Copy the entries from the line with "0.0366 | 0.6992 |" to the line with "24-JUL-2020 | 512062", putting "24-AUG-2020" wherever "24-JUL-2020" appears and changing nothing else.

BEGIN Record set

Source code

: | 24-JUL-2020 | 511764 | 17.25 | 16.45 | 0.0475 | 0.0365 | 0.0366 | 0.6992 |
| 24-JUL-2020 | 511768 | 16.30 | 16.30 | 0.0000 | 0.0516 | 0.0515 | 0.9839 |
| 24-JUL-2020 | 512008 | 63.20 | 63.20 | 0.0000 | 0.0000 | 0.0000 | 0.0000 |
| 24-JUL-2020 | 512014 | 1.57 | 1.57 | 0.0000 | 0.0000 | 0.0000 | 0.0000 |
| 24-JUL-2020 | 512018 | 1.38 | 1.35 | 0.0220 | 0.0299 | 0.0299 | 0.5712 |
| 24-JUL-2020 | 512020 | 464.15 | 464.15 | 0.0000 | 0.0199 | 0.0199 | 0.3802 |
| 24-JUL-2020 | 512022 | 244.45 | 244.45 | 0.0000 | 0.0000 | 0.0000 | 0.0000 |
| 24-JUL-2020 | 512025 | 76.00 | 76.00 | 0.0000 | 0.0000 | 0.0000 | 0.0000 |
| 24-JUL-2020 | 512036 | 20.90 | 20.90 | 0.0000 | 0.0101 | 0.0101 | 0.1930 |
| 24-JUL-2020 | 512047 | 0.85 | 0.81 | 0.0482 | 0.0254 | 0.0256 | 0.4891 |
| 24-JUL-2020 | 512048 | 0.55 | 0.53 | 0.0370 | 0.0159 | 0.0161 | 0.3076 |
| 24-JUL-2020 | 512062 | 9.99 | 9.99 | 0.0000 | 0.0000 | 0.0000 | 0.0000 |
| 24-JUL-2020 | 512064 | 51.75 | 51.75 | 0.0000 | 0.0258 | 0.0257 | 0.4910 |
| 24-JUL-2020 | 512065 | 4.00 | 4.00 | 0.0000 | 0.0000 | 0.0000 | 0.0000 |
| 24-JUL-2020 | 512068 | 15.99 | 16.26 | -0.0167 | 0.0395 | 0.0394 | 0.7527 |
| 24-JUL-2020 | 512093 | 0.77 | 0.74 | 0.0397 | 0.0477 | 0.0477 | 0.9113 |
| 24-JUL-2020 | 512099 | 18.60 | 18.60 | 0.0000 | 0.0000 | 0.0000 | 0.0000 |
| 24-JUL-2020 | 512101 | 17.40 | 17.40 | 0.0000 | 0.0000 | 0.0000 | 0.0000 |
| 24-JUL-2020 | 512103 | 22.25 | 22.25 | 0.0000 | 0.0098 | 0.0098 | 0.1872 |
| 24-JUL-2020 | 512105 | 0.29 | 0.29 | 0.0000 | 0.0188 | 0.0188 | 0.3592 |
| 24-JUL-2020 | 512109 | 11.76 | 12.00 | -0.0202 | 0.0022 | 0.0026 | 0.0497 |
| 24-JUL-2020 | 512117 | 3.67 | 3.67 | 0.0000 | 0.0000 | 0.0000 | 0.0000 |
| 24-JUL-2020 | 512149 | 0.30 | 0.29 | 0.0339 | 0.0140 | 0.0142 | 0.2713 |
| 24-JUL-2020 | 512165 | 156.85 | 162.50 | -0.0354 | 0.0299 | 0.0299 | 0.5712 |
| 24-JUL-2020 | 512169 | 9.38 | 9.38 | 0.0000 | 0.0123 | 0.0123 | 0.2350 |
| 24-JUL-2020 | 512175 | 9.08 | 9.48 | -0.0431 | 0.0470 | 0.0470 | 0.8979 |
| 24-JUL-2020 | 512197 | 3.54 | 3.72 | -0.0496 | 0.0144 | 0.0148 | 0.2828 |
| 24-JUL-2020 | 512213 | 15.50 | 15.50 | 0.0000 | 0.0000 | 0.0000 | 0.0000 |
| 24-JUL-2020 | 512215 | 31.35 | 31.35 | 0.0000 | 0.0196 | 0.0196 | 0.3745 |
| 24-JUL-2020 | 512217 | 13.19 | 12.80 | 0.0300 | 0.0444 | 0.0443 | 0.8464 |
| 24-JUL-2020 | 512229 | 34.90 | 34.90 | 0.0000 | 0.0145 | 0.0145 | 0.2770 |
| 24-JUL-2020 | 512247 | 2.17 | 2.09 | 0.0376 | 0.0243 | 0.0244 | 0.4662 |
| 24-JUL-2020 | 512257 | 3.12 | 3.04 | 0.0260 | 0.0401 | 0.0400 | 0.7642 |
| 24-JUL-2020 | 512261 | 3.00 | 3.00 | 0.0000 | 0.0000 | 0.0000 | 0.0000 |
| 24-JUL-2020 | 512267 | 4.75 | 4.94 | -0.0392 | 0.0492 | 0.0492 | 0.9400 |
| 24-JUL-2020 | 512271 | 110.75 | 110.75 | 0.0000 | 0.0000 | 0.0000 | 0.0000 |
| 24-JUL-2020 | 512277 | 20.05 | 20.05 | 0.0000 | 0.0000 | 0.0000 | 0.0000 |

END Record set

Exercise solution >>
: | 24-AUG-2020 | 511764 | 17.25 | 16.45 | 0.0475 | 0.0365 | 0.0366 | 0.6992 |
| 24-AUG-2020 | 511768 | 16.30 | 16.30 | 0.0000 | 0.0516 | 0.0515 | 0.9839 |
| 24-AUG-2020 | 512008 | 63.20 | 63.20 | 0.0000 | 0.0000 | 0.0000 | 0.0000 |
| 24-AUG-2020 | 512014 | 1.57 | 1.57 | 0.0000 | 0.0000 | 0.0000 | 0.0000 |
| 24-AUG-2020 | 512018 | 1.38 | 1.35 | 0.0220 | 0.0299 | 0.0299 | 0.5712 |
| 24-AUG-2020 | 512020 | 464.15 | 464.15 | 0.0000 | 0.0199 | 0.0199 | 0.3802 |
| 24-AUG-2020 | 512022 | 244.45 | 244.45 | 0.0000 | 0.0000 | 0.0000 | 0.0000 |
| 24-AUG-2020 | 512025 | 76.00 | 76.00 | 0.0000 | 0.0000 | 0.0000 | 0.0000 |
| 24-AUG-2020 | 512036 | 20.90 | 20.90 | 0.0000 | 0.0101 | 0.0101 | 0.1930 |
| 24-AUG-2020 | 512047 | 0.85 | 0.81 | 0.0482 | 0.0254 | 0.0256 | 0.4891 |
| 24-AUG-2020 | 512048 | 0.55 | 0.53 | 0.0370 | 0.0159 | 0.0161 | 0.3076 |
| 24-AUG-2020 | 512062 | 9.99 | 9.99 | 0.0000 | 0.0000 | 0.0000 | 0.0000 |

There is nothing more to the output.